Чебуречник, которого звали, кажется, Степан, рассказывал, что стоит уже два года. «Два года, сынок, — говорил он, жуя очередной чебурек. — Я когда пришел, здесь вон та береза маленькая была, а теперь вон какая вымахала. Женился я тут, понимаешь? Вон в той палатке, где чаем торгуют, дочка у них, Нюра. Поженились, теперь вот ребеночка ждем. А очередь всё идет». Он смеялся, и жир стекал по его подбородку. Он был счастлив. Он обманул систему: он перестал ждать и начал жить.
Я ему завидовал. Я не мог перестать ждать. Я зациклился на двери, на этом матовом стекле, за которым, как мне казалось, начинается настоящая жизнь. Та, что не кончится никогда. Я ненавидел каждый прожитый здесь день, каждую секунду тикающих часов, каждую минуту, приближающую меня к бессмертию и отнимающую у меня жизнь.
Старуха молчала. Она просто стояла и смотрела на очередь.

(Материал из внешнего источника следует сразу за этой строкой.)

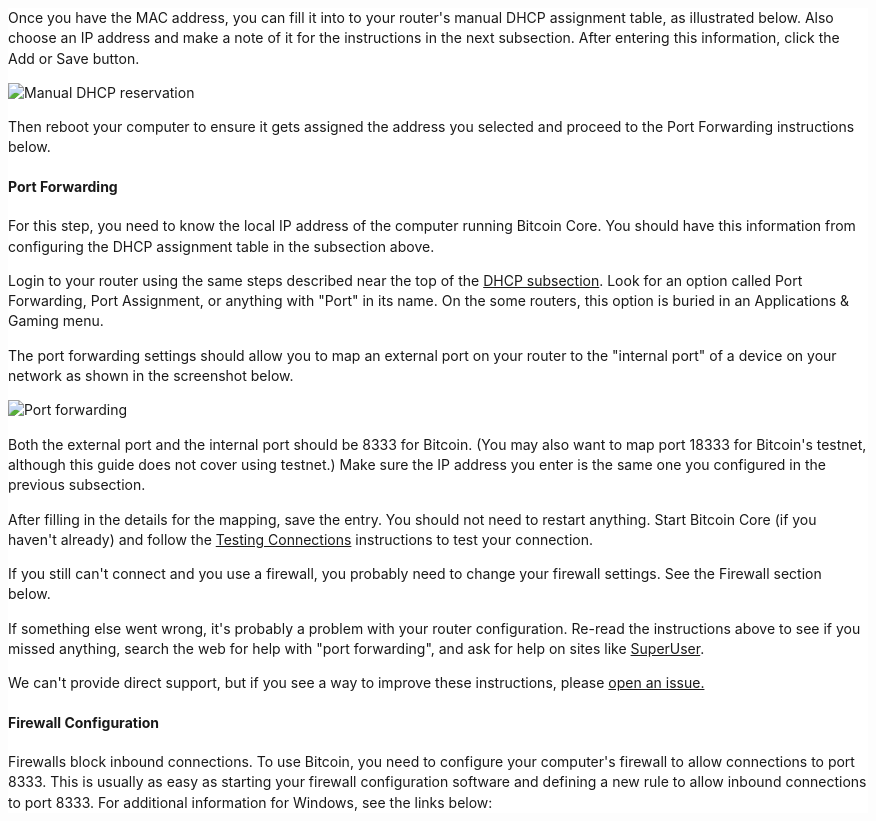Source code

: Once you have the MAC address, you can fill it into to your router's
manual DHCP assignment table, as illustrated below. Also choose an IP
address and make a note of it for the instructions in the next
subsection. After entering this information, click the Add or Save
button.

![Manual DHCP reservation](/img/full-node/en-manual-dhcp-reservation.png)

Then reboot your computer to ensure it gets assigned the address you
selected and proceed to the Port Forwarding instructions below.

#### Port Forwarding

For this step, you need to know the local IP address of the computer
running Bitcoin Core. You should have this information from configuring
the DHCP assignment table in the subsection above.

Login to your router using the same steps described near the top of the
[DHCP subsection](#configuring-dhcp).  Look for an option called Port Forwarding, Port
Assignment, or anything with "Port" in its name.  On the some routers,
this option is buried in an Applications & Gaming menu.

The port forwarding settings should allow you to map an external port on
your router to the "internal port" of a device on your network as shown
in the screenshot below.

![Port forwarding](/img/full-node/en-port-forwarding.png)

Both the external port and the internal port should be 8333 for Bitcoin.
(You may also want to map port 18333 for Bitcoin's testnet, although
this guide does not cover using testnet.)  Make sure the IP address you
enter is the same one you configured in the previous subsection.

After filling in the details for the mapping, save the entry. You should
not need to restart anything. Start Bitcoin Core (if you haven't
already) and follow the [Testing Connections](#testing-connections) instructions to test
your connection.

If you still can't connect and you use a firewall, you probably need to
change your firewall settings. See the Firewall section below.

If something else went wrong, it's probably a problem with your router
configuration. Re-read the instructions above to see if you missed
anything, search the web for help with "port forwarding", and ask for
help on sites like [SuperUser](http://superuser.com).

We can't provide direct support, but if you see a way to improve these
instructions, please [open an issue.](https://github.com/bitcoin/bitcoin.org/issues/new)

#### Firewall Configuration

Firewalls block inbound connections.  To use Bitcoin, you need to
configure your computer's firewall to allow connections to port 8333.
This is usually as easy as starting your firewall configuration software
and defining a new rule to allow inbound connections to port 8333.  For
additional information for Windows, see the links below:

Иногда я думал, что она уже умерла, но наутро она оказывалась на месте, чуть ближе к двери.
Однажды, в четверг (здесь все дни были похожи, но торговцы выходного дня приезжали именно по четвергам), я увидел Её.

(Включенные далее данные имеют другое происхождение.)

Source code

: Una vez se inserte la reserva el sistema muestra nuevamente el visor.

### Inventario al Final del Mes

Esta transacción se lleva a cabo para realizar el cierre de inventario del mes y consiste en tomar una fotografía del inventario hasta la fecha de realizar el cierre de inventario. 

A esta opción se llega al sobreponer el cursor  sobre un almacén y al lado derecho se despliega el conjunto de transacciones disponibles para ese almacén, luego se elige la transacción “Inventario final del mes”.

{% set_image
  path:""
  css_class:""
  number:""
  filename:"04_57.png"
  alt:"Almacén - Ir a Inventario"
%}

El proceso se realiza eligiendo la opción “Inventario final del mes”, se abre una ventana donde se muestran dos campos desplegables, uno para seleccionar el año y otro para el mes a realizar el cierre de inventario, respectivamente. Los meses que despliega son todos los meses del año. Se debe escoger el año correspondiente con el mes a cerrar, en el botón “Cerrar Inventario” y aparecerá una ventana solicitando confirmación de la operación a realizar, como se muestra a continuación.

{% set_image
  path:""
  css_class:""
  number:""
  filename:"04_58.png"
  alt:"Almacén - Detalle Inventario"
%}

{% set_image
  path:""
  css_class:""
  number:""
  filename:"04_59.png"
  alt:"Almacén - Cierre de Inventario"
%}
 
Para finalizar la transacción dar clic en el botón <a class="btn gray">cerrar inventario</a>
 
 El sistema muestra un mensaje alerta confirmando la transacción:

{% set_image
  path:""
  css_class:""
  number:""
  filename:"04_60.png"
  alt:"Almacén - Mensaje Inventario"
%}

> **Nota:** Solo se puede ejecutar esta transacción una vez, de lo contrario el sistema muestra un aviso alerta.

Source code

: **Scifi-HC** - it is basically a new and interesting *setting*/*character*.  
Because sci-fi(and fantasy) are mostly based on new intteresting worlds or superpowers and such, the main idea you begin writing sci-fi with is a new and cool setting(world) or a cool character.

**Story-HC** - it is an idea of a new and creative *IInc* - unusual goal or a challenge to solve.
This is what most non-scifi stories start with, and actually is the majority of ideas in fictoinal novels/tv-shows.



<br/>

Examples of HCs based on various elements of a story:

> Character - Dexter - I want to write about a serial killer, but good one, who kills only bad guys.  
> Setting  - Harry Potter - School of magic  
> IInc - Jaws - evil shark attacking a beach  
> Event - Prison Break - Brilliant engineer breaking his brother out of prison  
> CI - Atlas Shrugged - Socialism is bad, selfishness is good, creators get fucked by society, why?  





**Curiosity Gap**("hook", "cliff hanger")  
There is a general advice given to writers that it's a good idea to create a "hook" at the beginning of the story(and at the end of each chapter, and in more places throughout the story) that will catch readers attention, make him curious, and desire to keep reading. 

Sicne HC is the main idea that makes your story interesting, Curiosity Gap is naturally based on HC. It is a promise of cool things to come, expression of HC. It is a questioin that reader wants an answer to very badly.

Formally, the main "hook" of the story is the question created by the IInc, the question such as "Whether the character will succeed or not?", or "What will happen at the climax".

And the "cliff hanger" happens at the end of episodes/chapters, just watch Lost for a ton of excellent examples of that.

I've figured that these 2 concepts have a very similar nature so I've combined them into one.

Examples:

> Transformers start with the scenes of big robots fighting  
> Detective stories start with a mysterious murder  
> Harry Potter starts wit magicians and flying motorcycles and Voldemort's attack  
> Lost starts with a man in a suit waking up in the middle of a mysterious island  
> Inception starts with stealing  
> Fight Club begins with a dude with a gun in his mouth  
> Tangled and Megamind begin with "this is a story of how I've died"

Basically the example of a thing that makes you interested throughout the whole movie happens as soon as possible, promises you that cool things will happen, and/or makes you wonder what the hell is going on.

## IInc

Она не стояла в очереди. Она шла вдоль нее, с другой стороны, со стороны свободы. У нее были светлые волосы, собранные в небрежный пучок, и смешные веснушки на носу. Она несла пластиковый контейнер с чем-то, пахнущим яблоками. Она остановилась напротив меня и крикнула:
— Дядя Степан! Мама пирожков передала!
Степан, дремавший над своим чебуреком, встрепенулся.

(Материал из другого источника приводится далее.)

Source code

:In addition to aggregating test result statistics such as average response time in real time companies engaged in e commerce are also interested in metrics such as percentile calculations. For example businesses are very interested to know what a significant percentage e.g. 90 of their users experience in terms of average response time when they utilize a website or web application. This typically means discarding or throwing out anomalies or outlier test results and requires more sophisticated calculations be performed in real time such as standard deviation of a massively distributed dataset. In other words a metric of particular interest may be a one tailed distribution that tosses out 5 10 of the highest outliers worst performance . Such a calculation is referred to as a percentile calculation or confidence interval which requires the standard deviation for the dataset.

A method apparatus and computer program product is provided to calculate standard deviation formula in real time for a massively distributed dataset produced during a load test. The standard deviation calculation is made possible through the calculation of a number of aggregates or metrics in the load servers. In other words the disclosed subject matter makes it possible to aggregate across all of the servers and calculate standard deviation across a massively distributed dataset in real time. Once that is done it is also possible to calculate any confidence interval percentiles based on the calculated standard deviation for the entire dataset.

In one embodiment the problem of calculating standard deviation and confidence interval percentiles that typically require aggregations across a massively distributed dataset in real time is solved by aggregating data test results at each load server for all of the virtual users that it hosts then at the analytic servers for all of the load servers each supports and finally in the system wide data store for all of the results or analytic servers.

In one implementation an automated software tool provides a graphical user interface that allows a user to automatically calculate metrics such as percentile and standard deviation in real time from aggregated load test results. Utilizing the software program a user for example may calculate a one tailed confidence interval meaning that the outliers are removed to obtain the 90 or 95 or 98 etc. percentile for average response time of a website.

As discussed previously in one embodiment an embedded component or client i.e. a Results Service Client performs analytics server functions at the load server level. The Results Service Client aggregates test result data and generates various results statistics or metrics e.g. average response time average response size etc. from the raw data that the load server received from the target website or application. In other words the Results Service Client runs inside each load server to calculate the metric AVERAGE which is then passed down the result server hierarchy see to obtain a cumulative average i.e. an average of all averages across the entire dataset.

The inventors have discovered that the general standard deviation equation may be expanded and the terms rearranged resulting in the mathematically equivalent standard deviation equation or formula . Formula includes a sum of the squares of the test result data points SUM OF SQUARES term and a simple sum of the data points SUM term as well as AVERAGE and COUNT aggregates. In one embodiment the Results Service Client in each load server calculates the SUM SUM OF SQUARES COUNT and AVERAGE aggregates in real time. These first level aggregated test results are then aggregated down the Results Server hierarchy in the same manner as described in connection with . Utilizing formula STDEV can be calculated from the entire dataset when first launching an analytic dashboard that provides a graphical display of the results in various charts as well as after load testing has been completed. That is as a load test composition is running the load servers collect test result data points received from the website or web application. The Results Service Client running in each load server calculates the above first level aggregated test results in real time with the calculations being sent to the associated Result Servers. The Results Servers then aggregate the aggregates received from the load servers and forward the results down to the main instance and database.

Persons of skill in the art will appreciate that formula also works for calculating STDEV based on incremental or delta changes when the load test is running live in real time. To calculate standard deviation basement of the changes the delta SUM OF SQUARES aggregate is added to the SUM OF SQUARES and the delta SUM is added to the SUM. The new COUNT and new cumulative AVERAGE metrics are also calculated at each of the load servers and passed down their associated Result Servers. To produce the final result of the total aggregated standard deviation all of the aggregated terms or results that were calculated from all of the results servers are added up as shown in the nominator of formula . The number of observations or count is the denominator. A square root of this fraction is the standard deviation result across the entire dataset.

— А, Катюха! Золотце! Передавай маме спасибо!
Она подошла к цепи очереди, и Степан, извернувшись своим массивным телом, просунул руку между мной и старухой, чтобы взять контейнер. На секунду наши взгляды встретились. Ее глаза были синими, как небо над пустырем, и такими живыми, что мне стало больно.
— Здравствуйте, — сказал я.
— Привет, — ответила она просто и улыбнулась. — Стоите?
— Стою, — ответил я, чувствуя себя полным идиотом. — А вы?
— А я нет. Я проведываю. Дядя Степан — муж моей сестры. Но я вообще-то в городе учусь, здесь недалеко.
— Понятно, — кивнул я.
Она задержалась взглядом на моем лице, на моих часах, на моем рюкзаке, на моей обреченности. Потом махнула рукой и пошла дальше, вдоль очереди, легко перепрыгивая через лужи и корни. Я смотрел ей вслед, пока она не скрылась за спинами.
— Хорошая девка, — сказал Степан, прожевав пирожок. — Катерина. Не чета моей Нюрке, та вся в хозяйство ушла, а эта — огонь. Часто тут ходит. К нам, в очередь, не хочет. Говорит, лучше жить мало, да по-настоящему, чем вечность простоять.
— Глупая, — сказал я, отворачиваясь и глядя на дверь. — Бессмертие — это же… это всё.
— Это всё? — переспросил Степан. — А что там, за дверью, ты знаешь? Может, там ничего нет? Может, они нас просто собирают, как грибы? Я вон, два года стою, а счастливей меня нет. У меня жена, ребенок скоро. А у тебя что? Тиканье в кармане?
Я не ответил. Я смотрел на дверь. Но перед глазами стояли синие глаза и веснушчатый нос.
На следующий день я ждал ее. Я не признавался себе в этом, но я всматривался в проход между очередью и пустырем, высматривая светлый пучок. Она появилась к вечеру. Снова с контейнером. На этот раз пахло чем-то мясным.
— Дядь Степан! Мама велела горячее передать, пока не остыло!
Пока Степан принимал передачу, я снова поймал ее взгляд.
— Опять стоите? — спросила она, усмехнунувшись.